Yes, having hundreds of pages of information in the lengthy format it's in does make it challenging at times, but it also makes searching really easy, and, most importantly..... it exists and is thorough. Most individual efforts like PySimpleGUI is don't have any documentation to speak of.
In addition, be sure and look through the couple hundred demo programs that show you how to apply each of the elements as well as how to integrate with a number of other important packages like 'matplotlib and OpenCV.
The documentation isn't just one thing in PySimpleGUI. It's meant to be an entire "system" of documentation that works together.
Oh, one final bit of the documentation is the doc strings. There's a YouTube tutorial about how to install PyCharm for use with PySimpleGUI because of the docstrings. They are a HUGE part of the PySimpleGUI documentation. They are the reason you should rarely need to open the main documentation. Press Control+Q and you're shown everything about a particular element's method's parameters. These docstrings are what is used to build the call reference portion of the printed docs.

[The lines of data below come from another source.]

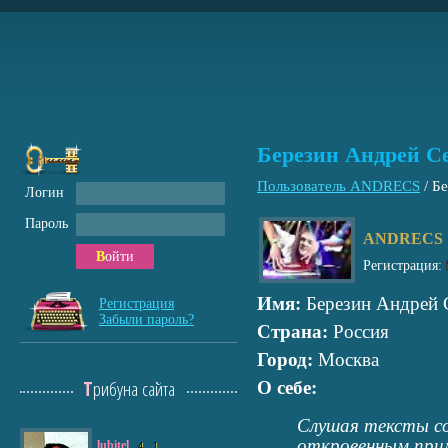
Березин Андрей С
Пользователь ANDRECS
/
Бе
Логин
Пароль
ANDRECS
Войти
Регистрация:
Имя:
Березин Андрей 
Регистрация
Забыли пароль?
Страна:
Россия
Город:
Москва
Трибуна сайта
О себе:
Слушая тексты со
откровенным при
lubitel
4
1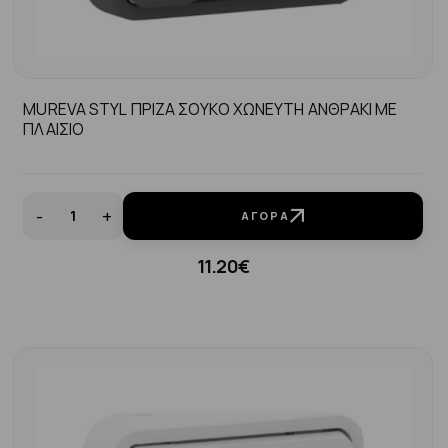
MUREVA STYL ΠΡΙΖΑ ΣΟΥΚΟ ΧΩΝΕΥΤΗ ΑΝΘΡΑΚΙ ΜΕ
ΠΛΑΙΣΙΟ
-
+
ΑΓΟΡΆ
11.20€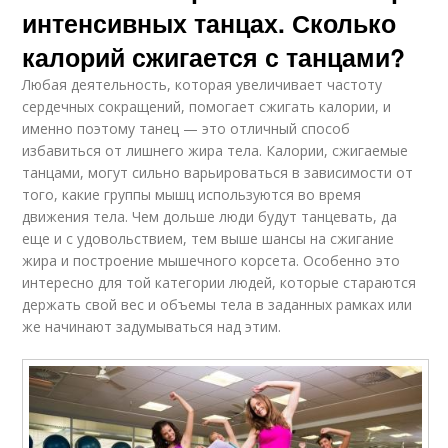
интенсивных танцах. Сколько
калорий сжигается с танцами?
Любая деятельность, которая увеличивает частоту
сердечных сокращений, помогает сжигать калории, и
именно поэтому танец — это отличный способ
избавиться от лишнего жира тела. Калории, сжигаемые
танцами, могут сильно варьироваться в зависимости от
того, какие группы мышц используются во время
движения тела. Чем дольше люди будут танцевать, да
еще и с удовольствием, тем выше шансы на сжигание
жира и построение мышечного корсета. Особенно это
интересно для той категории людей, которые стараются
держать свой вес и объемы тела в заданных рамках или
же начинают задумываться над этим.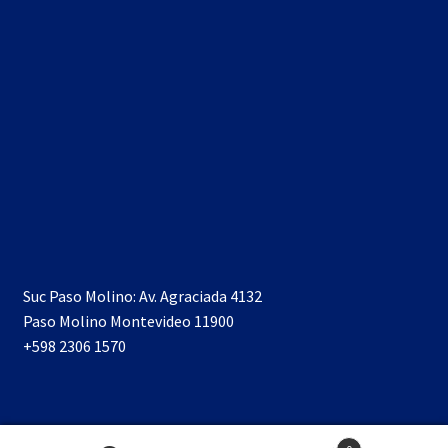
Suc Paso Molino: Av. Agraciada 4132
Paso Molino Montevideo 11900
+598 2306 1570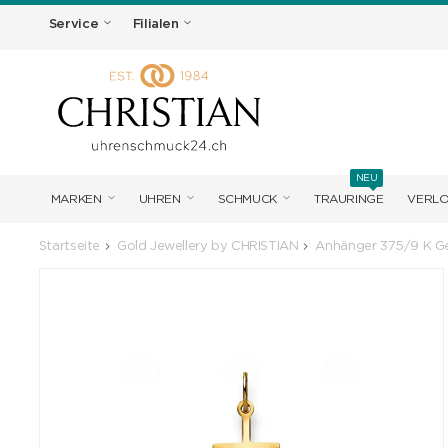
Service
Filialen
NEU
MARKEN
UHREN
SCHMUCK
TRAURINGE
VERL
Startseite
Gold Jewellery by CHRISTIAN
Anhänger 375/9 K Ge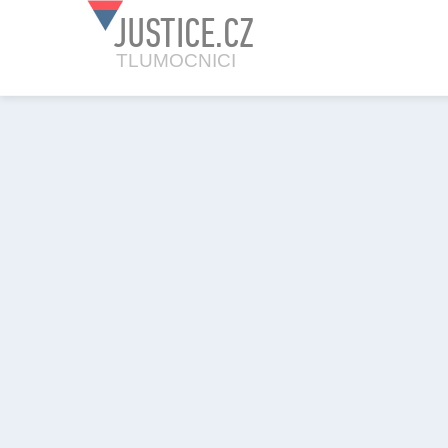
JUSTICE.CZ
TLUMOCNICI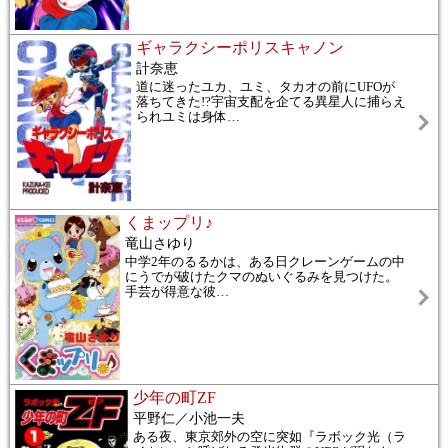
ギャラクシーポリスキャノン
計奈恵
道に迷ったユカ、ユミ、タカオの前にUFOが
落ちてきた!?宇宙支配を企てる異星人に捕らえ
られユミは身体
…
くまップリ♪
竜山さゆり
中学2年のるるかは、ある日クレーンゲームの中
にうでが破けたクマのぬいぐるみを見つけた。
手芸が得意な彼
…
少年の町ZF
平野仁／小池一夫
ある夜、東京郊外の空に突如『ラボック光（ラ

Fantastic. Just the summary I was looking for. I want to create a small, simple desktop app for sharing without a ton of unneeded baggage. (I once shared a small app for graphing which required only 25k bytes because it relied on dlls already in Windows.) Thanks.
I tried finding documentation in PySimpleGui on how to disable a text input control, no dice. That's a pretty basic feature in a GUI. I should be able to disable text inputs based on conditions. When I tried out PySimpleGui in 2017 I found it very limited, and in my opinion not much has changed. I'm trying out wxPython now.
Suprised you didn't include beeware.org in your list. Toga is well designed and easy to create a cross platform app.
Have you used PyCharm ? There is a free edition
Pycharm is Python IDE. It is not Python GUI framework.
I did not know pygui but now inwill surely try it out.
How would you create a standalone installation file for Windows with Python?